### WORK TASK
Records follow. Pull out every line that contains "format".

### SUPPLIED MATERIAL
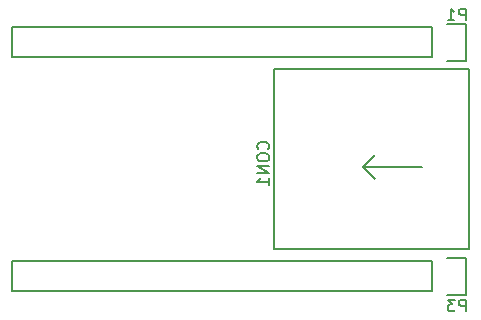
<source format=gbr>
G04 #@! TF.FileFunction,Legend,Bot*
%FSLAX46Y46*%
G04 Gerber Fmt 4.6, Leading zero omitted, Abs format (unit mm)*
G04 Created by KiCad (PCBNEW 4.0.3+e1-6302~38~ubuntu14.04.1-stable) date Wed Aug 31 17:21:32 2016*
%MOMM*%
%LPD*%
G01*
G04 APERTURE LIST*
%ADD10C,0.100000*%
%ADD11C,0.150000*%
G04 APERTURE END LIST*
D10*
D11*
X172212000Y-113792000D02*
X136652000Y-113792000D01*
X136652000Y-113792000D02*
X136652000Y-111252000D01*
X136652000Y-111252000D02*
X172212000Y-111252000D01*
X175032000Y-110972000D02*
X173482000Y-110972000D01*
X172212000Y-111252000D02*
X172212000Y-113792000D01*
X173482000Y-114072000D02*
X175032000Y-114072000D01*
X175032000Y-114072000D02*
X175032000Y-110972000D01*
X172212000Y-133604000D02*
X136652000Y-133604000D01*
X136652000Y-133604000D02*
X136652000Y-131064000D01*
X136652000Y-131064000D02*
X172212000Y-131064000D01*
X175032000Y-130784000D02*
X173482000Y-130784000D01*
X172212000Y-131064000D02*
X172212000Y-133604000D01*
X173482000Y-133884000D02*
X175032000Y-133884000D01*
X175032000Y-133884000D02*
X175032000Y-130784000D01*
X175314000Y-114813000D02*
X158814000Y-114813000D01*
X158814000Y-114813000D02*
X158814000Y-129563000D01*
X158814000Y-129563000D02*
X158814000Y-130063000D01*
X158814000Y-130063000D02*
X175314000Y-130063000D01*
X175314000Y-130063000D02*
X175314000Y-114813000D01*
X171314000Y-123063000D02*
X166314000Y-123063000D01*
X166314000Y-123063000D02*
X167314000Y-124063000D01*
X167314000Y-124063000D02*
X166314000Y-123063000D01*
X166314000Y-123063000D02*
X167314000Y-122063000D01*
X175028095Y-110662381D02*
X175028095Y-109662381D01*
X174647142Y-109662381D01*
X174551904Y-109710000D01*
X174504285Y-109757619D01*
X174456666Y-109852857D01*
X174456666Y-109995714D01*
X174504285Y-110090952D01*
X174551904Y-110138571D01*
X174647142Y-110186190D01*
X175028095Y-110186190D01*
X173504285Y-110662381D02*
X174075714Y-110662381D01*
X173790000Y-110662381D02*
X173790000Y-109662381D01*
X173885238Y-109805238D01*
X173980476Y-109900476D01*
X174075714Y-109948095D01*
X175028095Y-135312381D02*
X175028095Y-134312381D01*
X174647142Y-134312381D01*
X174551904Y-134360000D01*
X174504285Y-134407619D01*
X174456666Y-134502857D01*
X174456666Y-134645714D01*
X174504285Y-134740952D01*
X174551904Y-134788571D01*
X174647142Y-134836190D01*
X175028095Y-134836190D01*
X174123333Y-134312381D02*
X173504285Y-134312381D01*
X173837619Y-134693333D01*
X173694761Y-134693333D01*
X173599523Y-134740952D01*
X173551904Y-134788571D01*
X173504285Y-134883810D01*
X173504285Y-135121905D01*
X173551904Y-135217143D01*
X173599523Y-135264762D01*
X173694761Y-135312381D01*
X173980476Y-135312381D01*
X174075714Y-135264762D01*
X174123333Y-135217143D01*
X158297143Y-121545715D02*
X158344762Y-121498096D01*
X158392381Y-121355239D01*
X158392381Y-121260001D01*
X158344762Y-121117143D01*
X158249524Y-121021905D01*
X158154286Y-120974286D01*
X157963810Y-120926667D01*
X157820952Y-120926667D01*
X157630476Y-120974286D01*
X157535238Y-121021905D01*
X157440000Y-121117143D01*
X157392381Y-121260001D01*
X157392381Y-121355239D01*
X157440000Y-121498096D01*
X157487619Y-121545715D01*
X157392381Y-122164762D02*
X157392381Y-122355239D01*
X157440000Y-122450477D01*
X157535238Y-122545715D01*
X157725714Y-122593334D01*
X158059048Y-122593334D01*
X158249524Y-122545715D01*
X158344762Y-122450477D01*
X158392381Y-122355239D01*
X158392381Y-122164762D01*
X158344762Y-122069524D01*
X158249524Y-121974286D01*
X158059048Y-121926667D01*
X157725714Y-121926667D01*
X157535238Y-121974286D01*
X157440000Y-122069524D01*
X157392381Y-122164762D01*
X158392381Y-123021905D02*
X157392381Y-123021905D01*
X158392381Y-123593334D01*
X157392381Y-123593334D01*
X158392381Y-124593334D02*
X158392381Y-124021905D01*
X158392381Y-124307619D02*
X157392381Y-124307619D01*
X157535238Y-124212381D01*
X157630476Y-124117143D01*
X157678095Y-124021905D01*
M02*

</source>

### ANSWER
<source format=gbr>
G04 Gerber Fmt 4.6, Leading zero omitted, Abs format (unit mm)*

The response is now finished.